─── ИЗВЛЕЧЁННЫЕ ДАННЫЕ ───

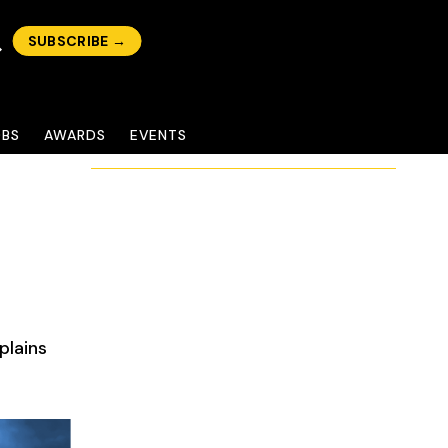
SUBSCRIBE →
OBS
AWARDS
EVENTS
plains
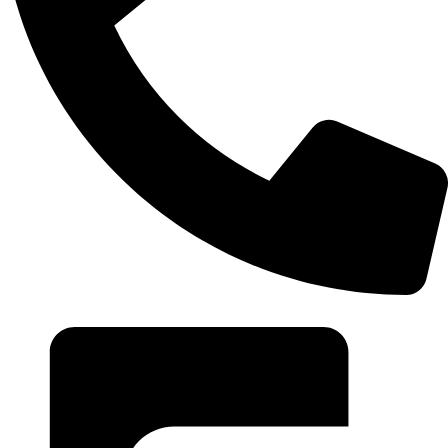
+20 102 952 6234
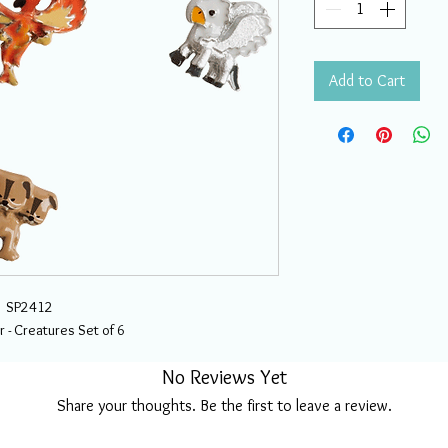
Add to Cart
SP2412
r - Creatures Set of 6
No Reviews Yet
Share your thoughts. Be the first to leave a review.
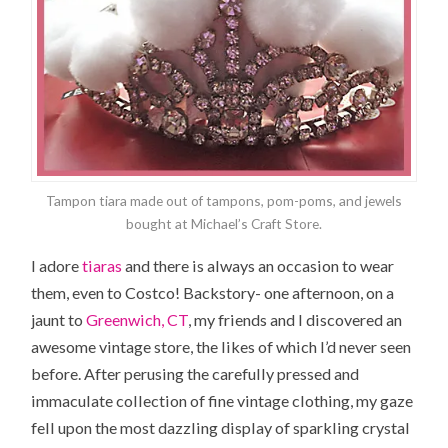
Tampon tiara made out of tampons, pom-poms, and jewels
bought at Michael’s Craft Store.
I adore
tiaras
and there is always an occasion to wear
them, even to Costco! Backstory- one afternoon, on a
jaunt to
Greenwich, CT
, my friends and I discovered an
awesome vintage store, the likes of which I’d never seen
before. After perusing the carefully pressed and
immaculate collection of fine vintage clothing, my gaze
fell upon the most dazzling display of sparkling crystal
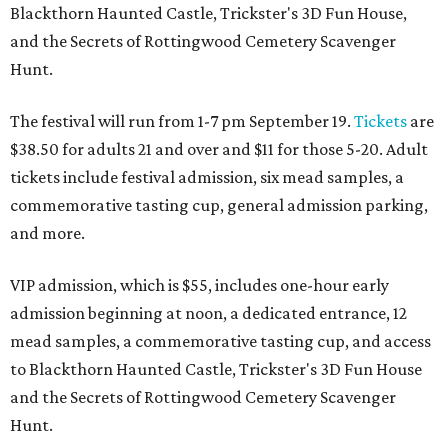
Blackthorn Haunted Castle, Trickster's 3D Fun House,
and the Secrets of Rottingwood Cemetery Scavenger
Hunt.
The festival will run from 1-7 pm September 19.
Tickets
are
$38.50 for adults 21 and over and $11 for those 5-20. Adult
tickets include festival admission, six mead samples, a
commemorative tasting cup, general admission parking,
and more.
VIP admission, which is $55, includes one-hour early
admission beginning at noon, a dedicated entrance, 12
mead samples, a commemorative tasting cup, and access
to Blackthorn Haunted Castle, Trickster's 3D Fun House
and the Secrets of Rottingwood Cemetery Scavenger
Hunt.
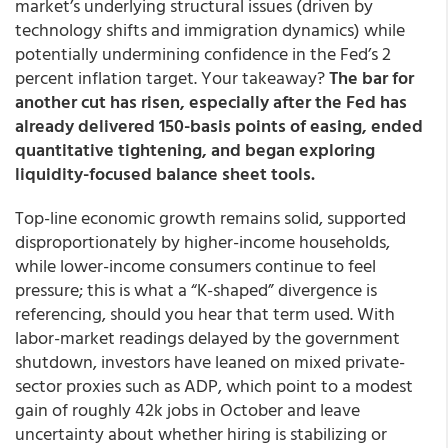
market’s underlying structural issues (driven by
technology shifts and immigration dynamics) while
potentially undermining confidence in the Fed’s 2
percent inflation target. Your takeaway?
The bar for
another cut has risen, especially after the Fed has
already delivered 150-basis points of easing, ended
quantitative tightening, and began exploring
liquidity-focused balance sheet tools.
Top-line economic growth remains solid, supported
disproportionately by higher-income households,
while lower-income consumers continue to feel
pressure; this is what a “K-shaped” divergence is
referencing, should you hear that term used. With
labor-market readings delayed by the government
shutdown, investors have leaned on mixed private-
sector proxies such as ADP, which point to a modest
gain of roughly 42k jobs in October and leave
uncertainty about whether hiring is stabilizing or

───

__ПУНКТ ЗАДАНИЯ__
Пожалуйста, найдите выше все строки со словом «vintage» и выпишите каждую из них целиком. Регистр букв учитывается.

__ОТВЕТ НА ЗАДАНИЕ__
awesome vintage store, the likes of which I’d never seen
immaculate collection of fine vintage clothing, my gaze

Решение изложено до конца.